Likely Agriculture Committee Chair Lincoln Will Be Tougher Sell on Climate Legislation
Wednesday, September 09, 2009 at 9:50 am
With Sen. Tom Harkin (D-Iowa) apparently assuming the chairmanship of the Health, Education, Labor and Pensions Committee, moderate Arkansas Democratic Sen. Blanche Lincoln is set to take over as chair of the Agriculture Committee.
The shift would have the most significant impact on the Senate’s pending climate legislation, as the Ag Committee is expected to shape the offset and agricultural provisions. While Harkin has been supportive of Senate action on climate legislation, Lincoln has been less than enthusiastic.
Lincoln has called for a delay on climate legislation until 2010, arguing that it would be too difficult for the Senate to move both health care and a climate and energy bill this year. “The problem of doing both of them together is that it becomes too big of a lift,” Lincoln said last month. Though the Senate could move energy legislation, she said, “I see the cap-and-trade being a real problem.”
Lincoln recently called the House climate and energy bill “a complete non-starter,” pledging that the Senate would move more slowly on legislation do more to address regional concerns.
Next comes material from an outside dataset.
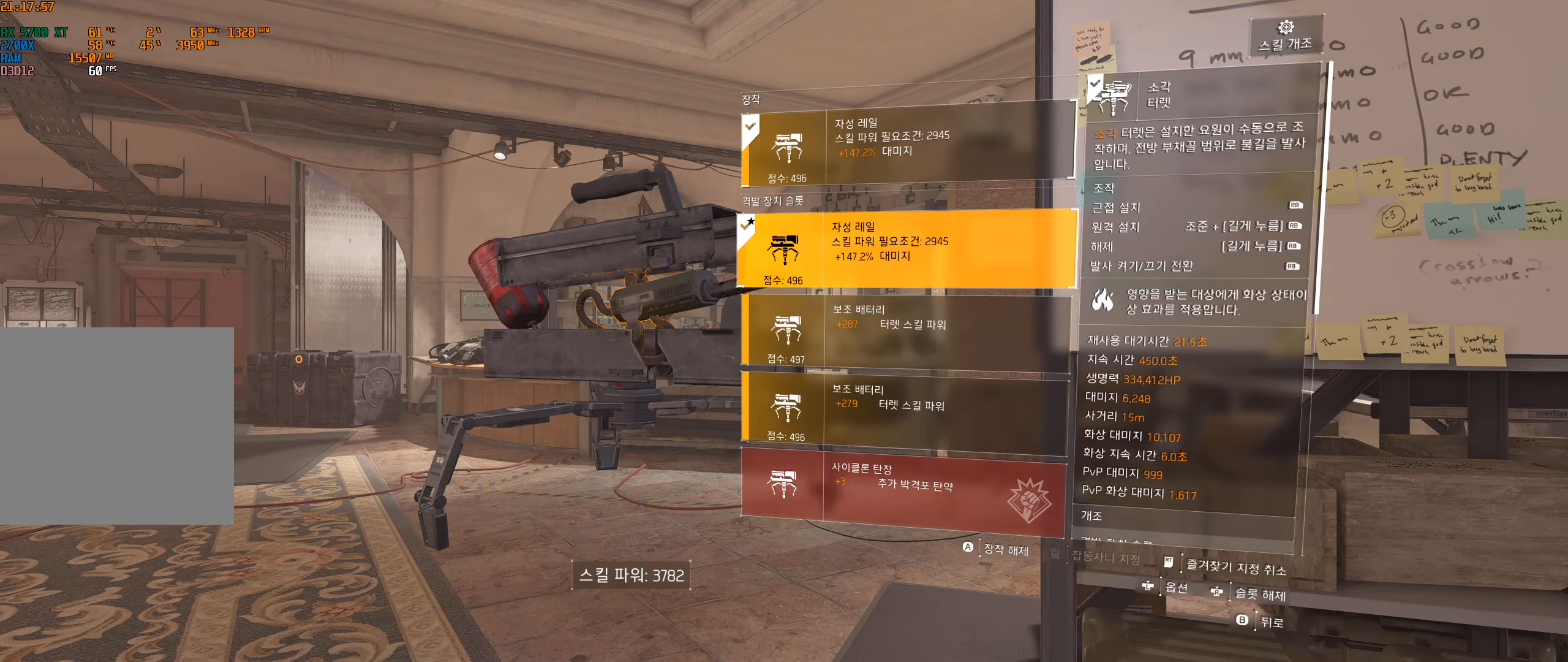
{"buttons": [], "left_stick": "center", "events": [[34, "B", "down"], [184, "B", "up"]]}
Her own concerns have been potential rises in energy costs and impacts on agriculture. As a member of the Energy and Natural Resources Committee, she agreed to support a renewable electricity standard only after it was lowered from 20 percent by 2020 to 15 percent.
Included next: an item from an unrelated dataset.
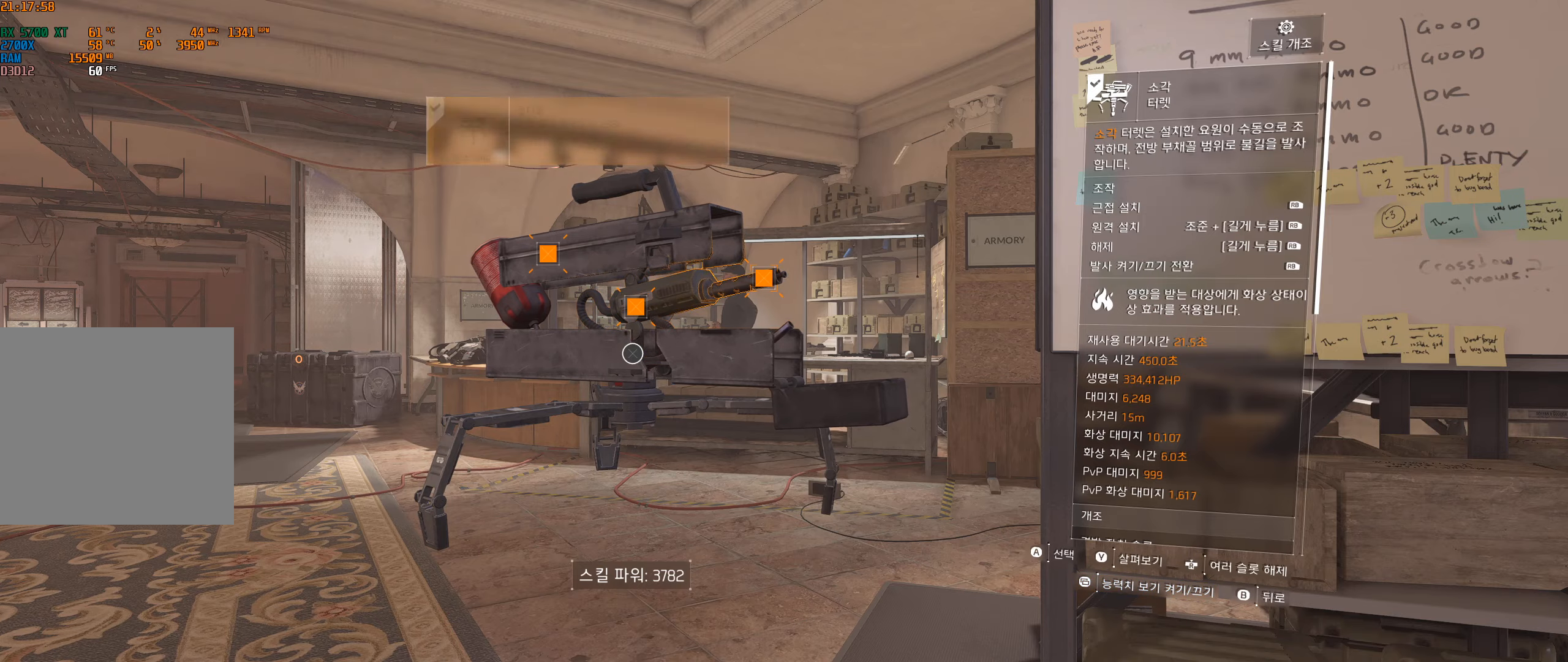
{"buttons": [], "left_stick": "center", "events": [[200, "A", "down"], [350, "A", "up"]]}
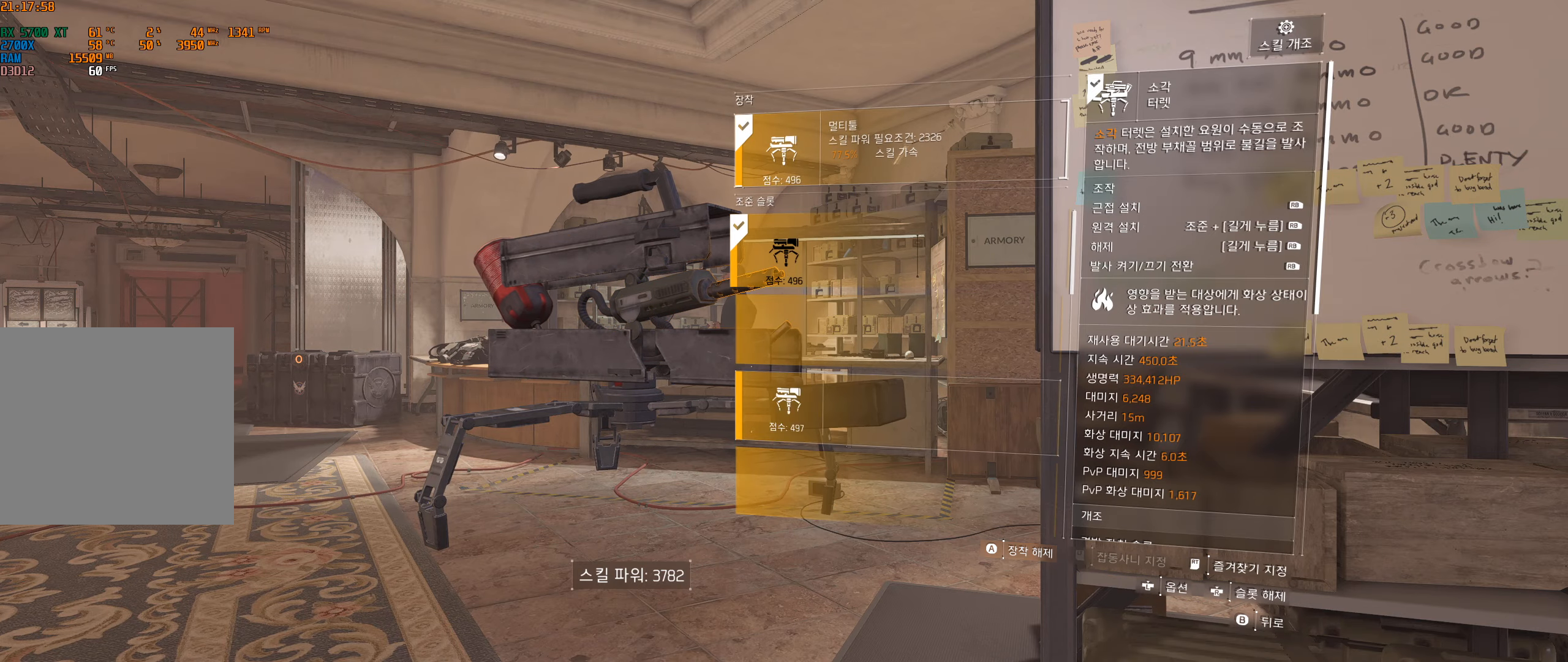
{"buttons": [], "left_stick": "center", "events": []}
She’s also been very pro-domestic fossil fuel development, noting on her Website, “I am committed to examining all options that will lessen our dependence on foreign oil, including incentives for conservation technologies, as well as offshore drilling.” Last summer she was a member of a bipartisan group of senators calling for an energy bill that included additional development of fossil fuel resources, in addition to tax incentives for renewables.
While she voted for cloture on the Lieberman-Warner Climate Security Act in 2008, she joined with nine others on a letter explaining why they would not have voted for final passage. She argued that the bill did give adequate attention to agricultural interests. “Agriculture and forestry can play a strong role in our global fight against climate change, yet the current bill does not fully utilize the capabilities of our farmers and forests,” said Lincoln. “Their contributions should be recognized.”
The Ag Committee will hold a full day of hearings on climate policy today, so there will be more on the significance of this shift to come.